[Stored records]
--*--

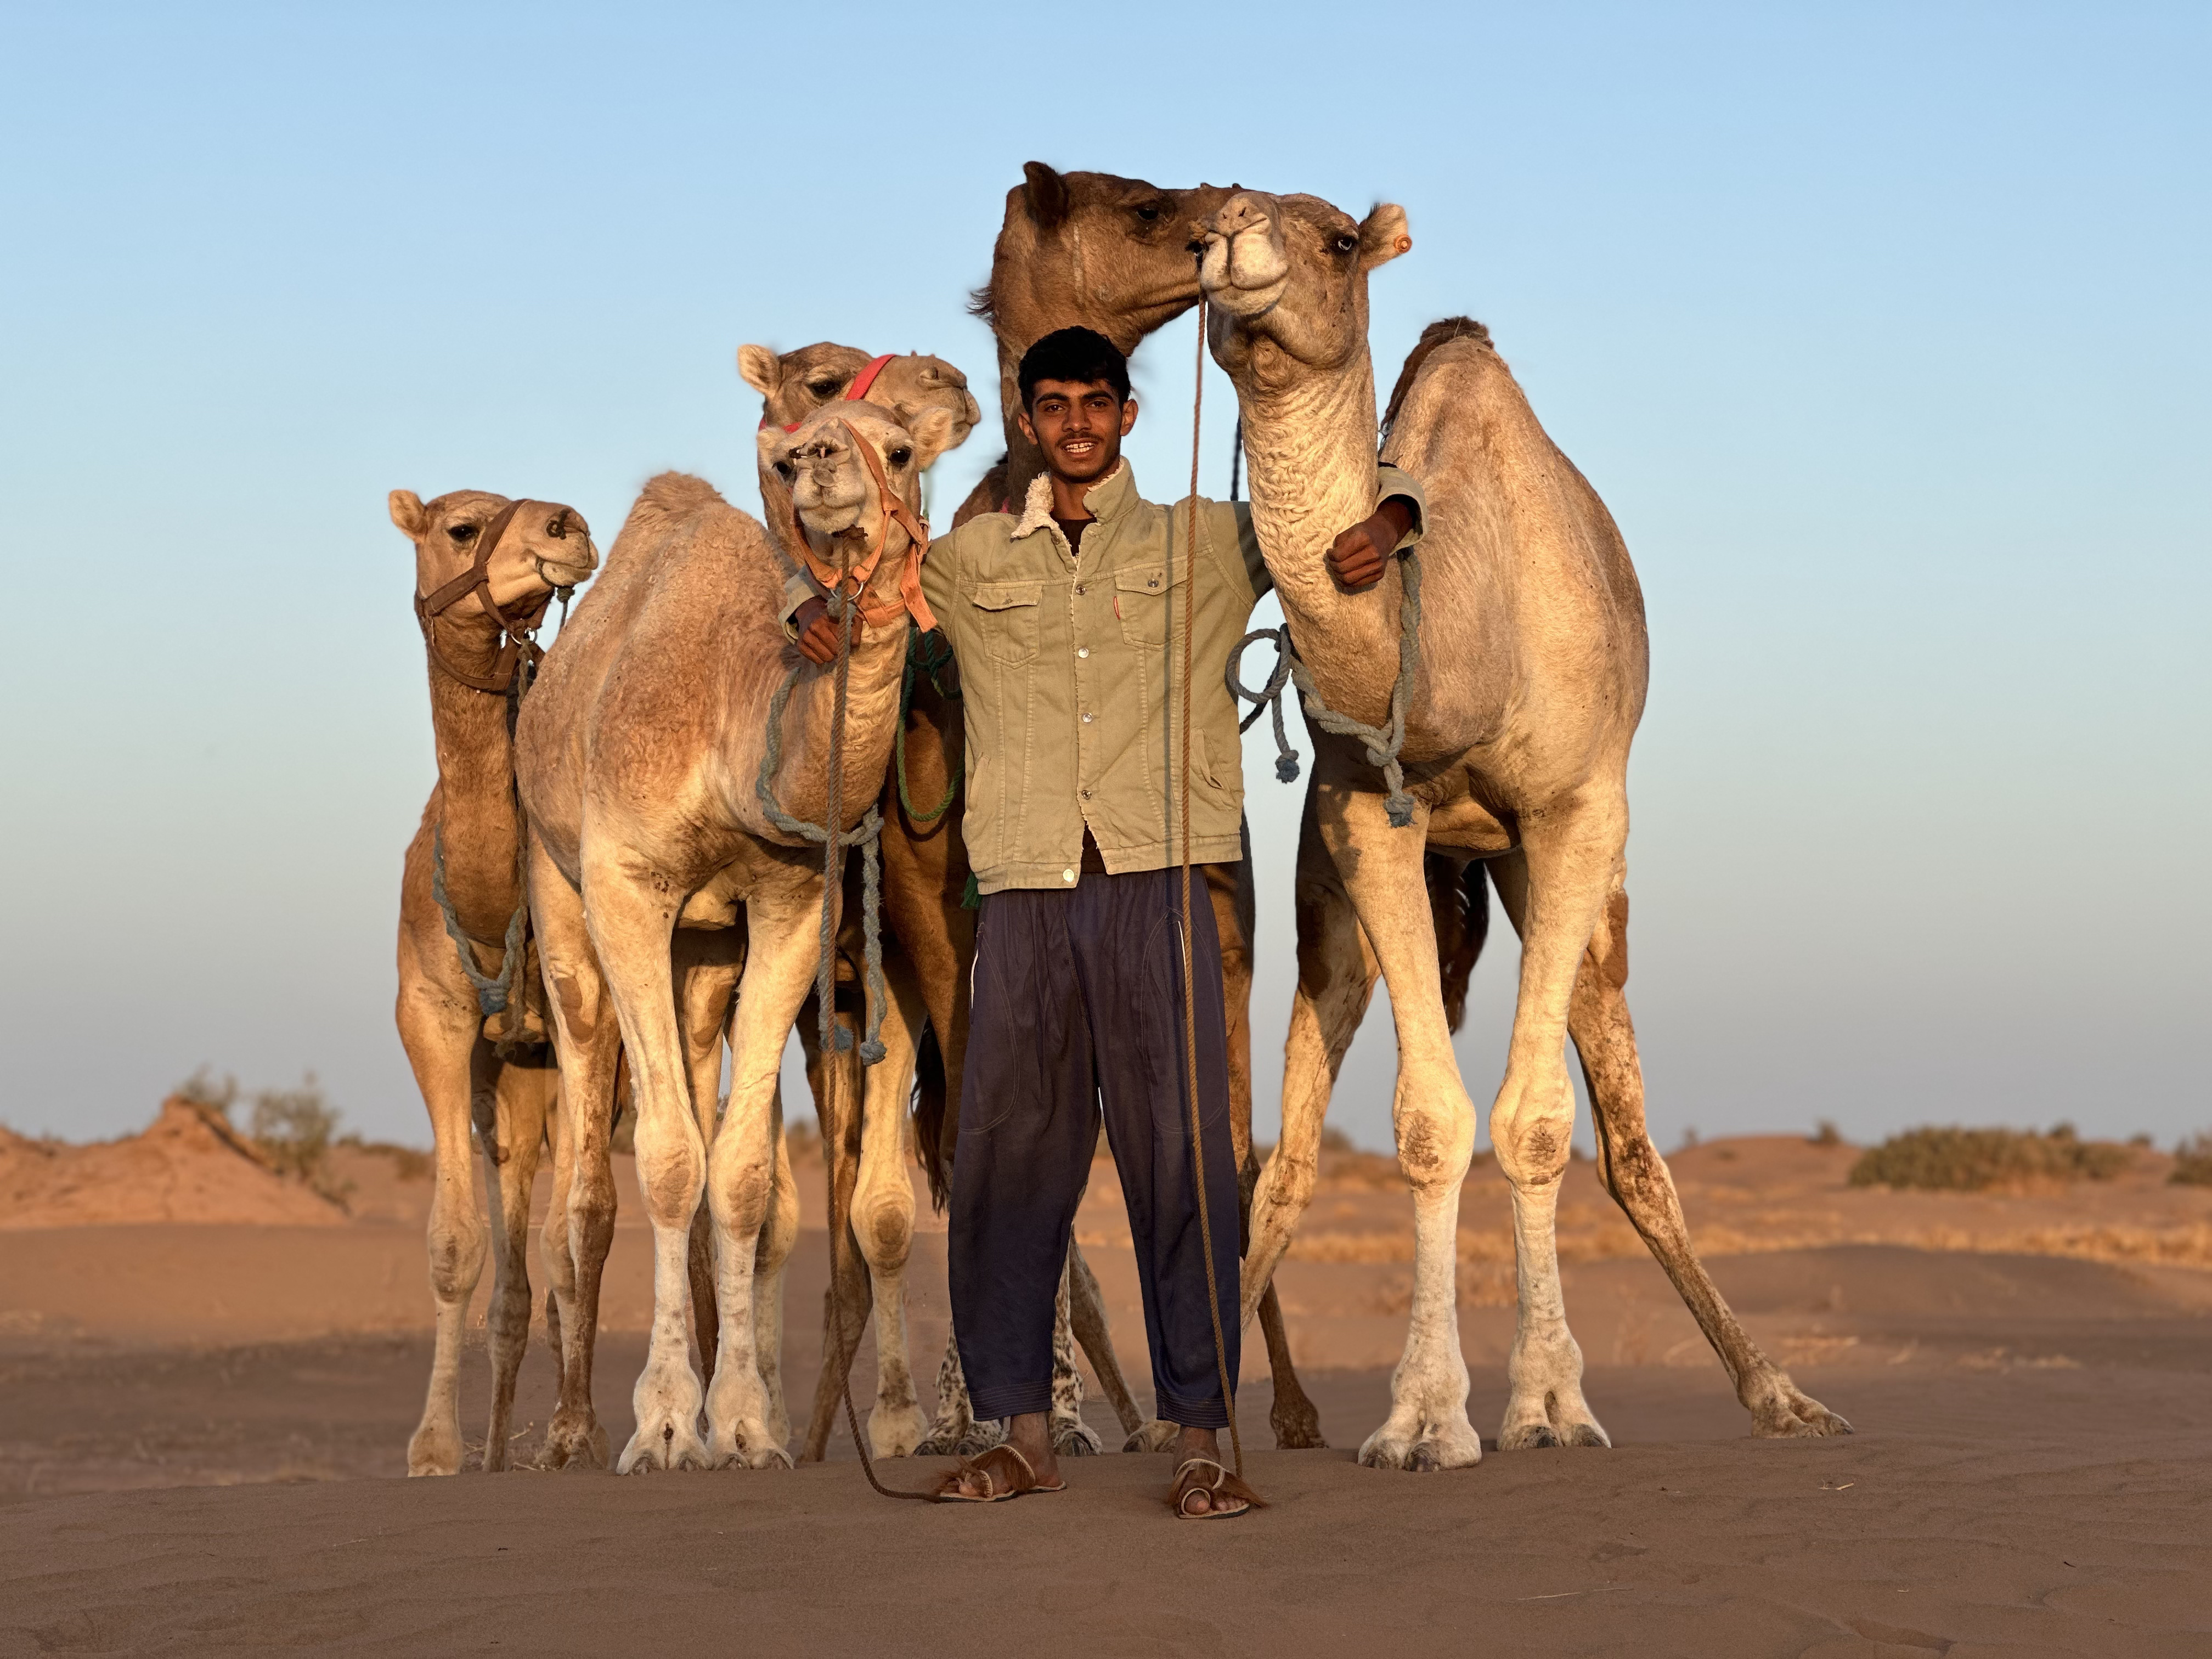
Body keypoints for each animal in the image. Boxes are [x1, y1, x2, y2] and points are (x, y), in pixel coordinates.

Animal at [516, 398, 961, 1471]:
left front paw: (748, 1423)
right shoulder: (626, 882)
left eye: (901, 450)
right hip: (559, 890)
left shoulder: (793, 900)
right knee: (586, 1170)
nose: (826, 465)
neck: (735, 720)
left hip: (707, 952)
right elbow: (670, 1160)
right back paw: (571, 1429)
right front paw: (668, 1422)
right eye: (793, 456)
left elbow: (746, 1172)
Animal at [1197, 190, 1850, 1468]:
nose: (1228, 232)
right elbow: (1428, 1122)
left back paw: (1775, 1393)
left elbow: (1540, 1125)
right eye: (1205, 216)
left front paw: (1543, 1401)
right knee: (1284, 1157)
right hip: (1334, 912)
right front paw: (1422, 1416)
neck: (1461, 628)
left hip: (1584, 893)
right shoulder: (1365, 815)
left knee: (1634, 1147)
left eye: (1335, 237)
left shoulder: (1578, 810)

--*--

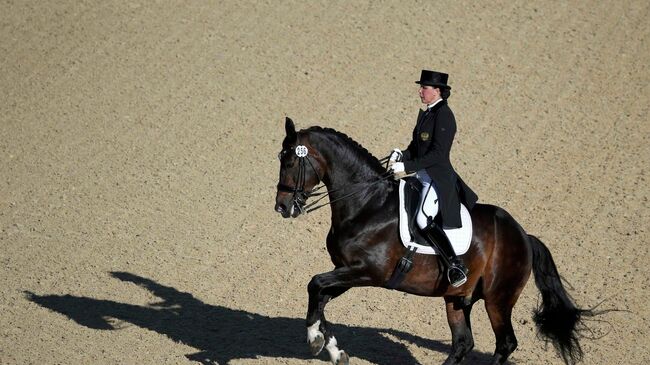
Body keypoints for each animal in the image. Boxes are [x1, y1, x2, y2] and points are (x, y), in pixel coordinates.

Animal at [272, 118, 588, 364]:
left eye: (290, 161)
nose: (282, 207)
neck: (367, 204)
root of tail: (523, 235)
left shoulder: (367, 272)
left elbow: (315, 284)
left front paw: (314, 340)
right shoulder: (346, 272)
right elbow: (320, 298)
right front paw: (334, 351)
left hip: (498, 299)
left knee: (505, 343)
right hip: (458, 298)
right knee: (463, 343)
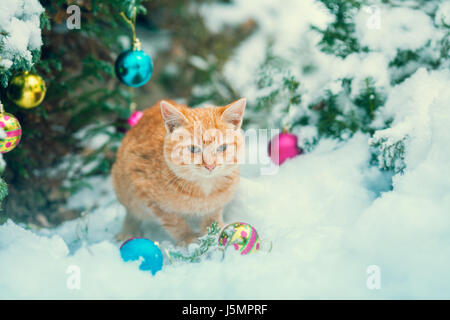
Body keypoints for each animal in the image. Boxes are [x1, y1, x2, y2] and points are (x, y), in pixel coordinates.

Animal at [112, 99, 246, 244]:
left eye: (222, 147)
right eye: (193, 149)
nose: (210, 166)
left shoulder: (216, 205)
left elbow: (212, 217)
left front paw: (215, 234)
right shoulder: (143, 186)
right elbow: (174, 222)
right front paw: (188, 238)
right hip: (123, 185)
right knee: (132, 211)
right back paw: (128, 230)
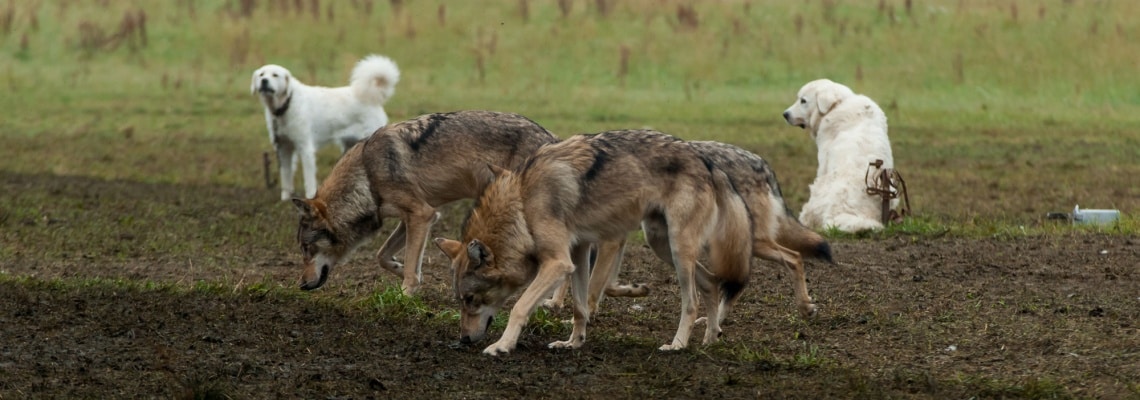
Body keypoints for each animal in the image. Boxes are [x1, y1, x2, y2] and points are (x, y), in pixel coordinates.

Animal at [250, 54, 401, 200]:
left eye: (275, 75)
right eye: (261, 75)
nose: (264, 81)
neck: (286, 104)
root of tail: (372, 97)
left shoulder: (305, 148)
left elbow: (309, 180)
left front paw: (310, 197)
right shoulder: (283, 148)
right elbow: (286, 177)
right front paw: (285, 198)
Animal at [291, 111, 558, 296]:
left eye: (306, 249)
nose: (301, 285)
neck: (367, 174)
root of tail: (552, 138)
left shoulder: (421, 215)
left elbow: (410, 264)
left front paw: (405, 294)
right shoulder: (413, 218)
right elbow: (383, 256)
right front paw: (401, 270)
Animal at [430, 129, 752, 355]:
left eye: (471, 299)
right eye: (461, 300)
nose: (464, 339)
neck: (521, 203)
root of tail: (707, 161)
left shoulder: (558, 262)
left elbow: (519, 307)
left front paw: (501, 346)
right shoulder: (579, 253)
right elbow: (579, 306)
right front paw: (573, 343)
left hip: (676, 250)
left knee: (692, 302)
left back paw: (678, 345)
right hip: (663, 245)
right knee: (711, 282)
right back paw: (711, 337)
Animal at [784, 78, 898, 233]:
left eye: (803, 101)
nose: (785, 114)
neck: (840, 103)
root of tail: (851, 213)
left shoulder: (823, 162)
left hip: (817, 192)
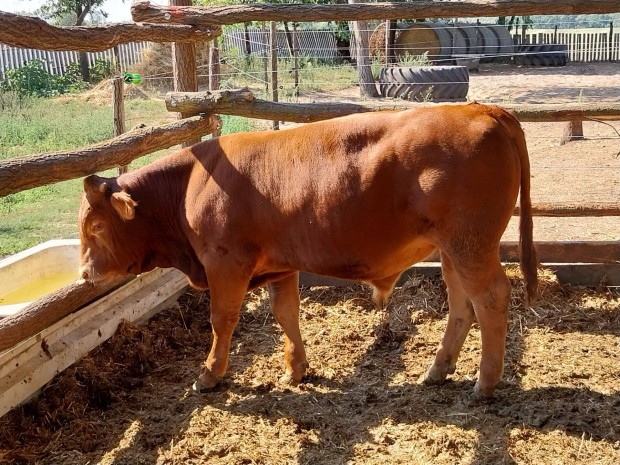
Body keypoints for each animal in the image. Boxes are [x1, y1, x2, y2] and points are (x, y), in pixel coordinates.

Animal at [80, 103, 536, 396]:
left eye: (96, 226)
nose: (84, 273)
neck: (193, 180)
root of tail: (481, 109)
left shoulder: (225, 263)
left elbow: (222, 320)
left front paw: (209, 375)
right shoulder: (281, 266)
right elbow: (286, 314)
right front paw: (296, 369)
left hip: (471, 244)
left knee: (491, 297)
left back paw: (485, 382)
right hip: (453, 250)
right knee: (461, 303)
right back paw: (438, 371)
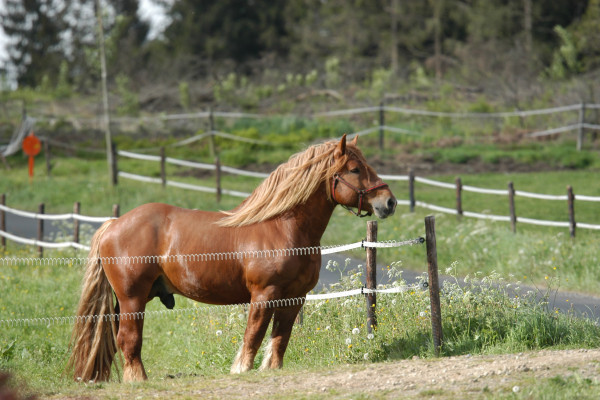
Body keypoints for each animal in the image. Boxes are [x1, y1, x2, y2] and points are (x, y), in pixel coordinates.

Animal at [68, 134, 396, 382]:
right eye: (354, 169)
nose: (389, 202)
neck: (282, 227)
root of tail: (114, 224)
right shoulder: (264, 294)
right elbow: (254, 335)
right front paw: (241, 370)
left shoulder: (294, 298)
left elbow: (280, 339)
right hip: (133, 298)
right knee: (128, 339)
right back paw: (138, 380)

--*--

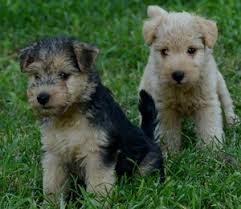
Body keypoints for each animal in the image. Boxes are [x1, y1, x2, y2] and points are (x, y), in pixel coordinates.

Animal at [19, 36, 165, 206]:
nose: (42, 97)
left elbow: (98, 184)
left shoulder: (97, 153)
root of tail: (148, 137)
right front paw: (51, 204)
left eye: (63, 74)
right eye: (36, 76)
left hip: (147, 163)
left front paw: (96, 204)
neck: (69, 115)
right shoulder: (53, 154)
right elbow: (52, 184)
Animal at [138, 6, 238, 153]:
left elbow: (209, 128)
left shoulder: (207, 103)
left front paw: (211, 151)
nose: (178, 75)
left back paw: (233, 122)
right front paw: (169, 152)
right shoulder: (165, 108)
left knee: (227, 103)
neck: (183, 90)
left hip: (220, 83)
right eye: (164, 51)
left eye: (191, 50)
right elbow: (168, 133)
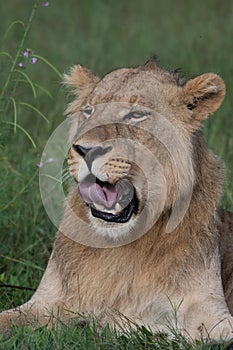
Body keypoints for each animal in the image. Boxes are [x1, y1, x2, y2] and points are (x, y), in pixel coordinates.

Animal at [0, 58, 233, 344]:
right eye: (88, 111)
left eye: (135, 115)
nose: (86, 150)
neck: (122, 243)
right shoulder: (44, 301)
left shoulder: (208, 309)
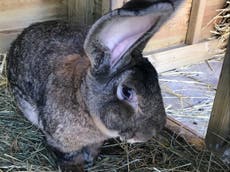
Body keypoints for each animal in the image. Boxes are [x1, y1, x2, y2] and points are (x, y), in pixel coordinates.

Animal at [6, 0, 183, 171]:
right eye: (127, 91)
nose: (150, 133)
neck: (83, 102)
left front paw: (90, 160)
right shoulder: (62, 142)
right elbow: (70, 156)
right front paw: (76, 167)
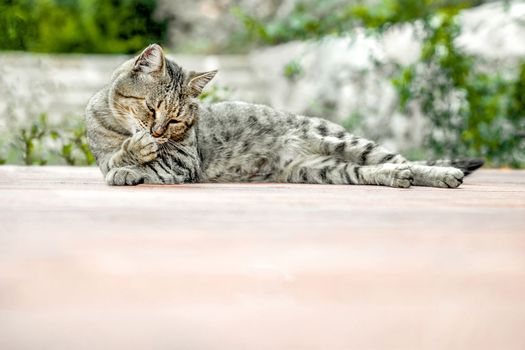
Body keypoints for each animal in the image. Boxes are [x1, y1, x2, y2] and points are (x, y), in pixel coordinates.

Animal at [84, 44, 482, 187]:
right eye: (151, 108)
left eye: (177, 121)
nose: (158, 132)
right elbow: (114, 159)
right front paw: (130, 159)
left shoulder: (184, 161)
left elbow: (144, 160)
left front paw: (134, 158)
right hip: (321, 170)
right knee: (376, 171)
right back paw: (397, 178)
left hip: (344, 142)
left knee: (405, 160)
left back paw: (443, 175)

--*--

== Your objective ==
Wherever the string "tail" appears in a line of the records above, copy that line.

== Exercise answer ==
root of tail: (523, 235)
root of tail: (372, 97)
root of tail: (552, 138)
root of tail: (707, 161)
root of tail: (851, 213)
root of tail: (481, 109)
root of tail: (114, 224)
root of tail: (148, 137)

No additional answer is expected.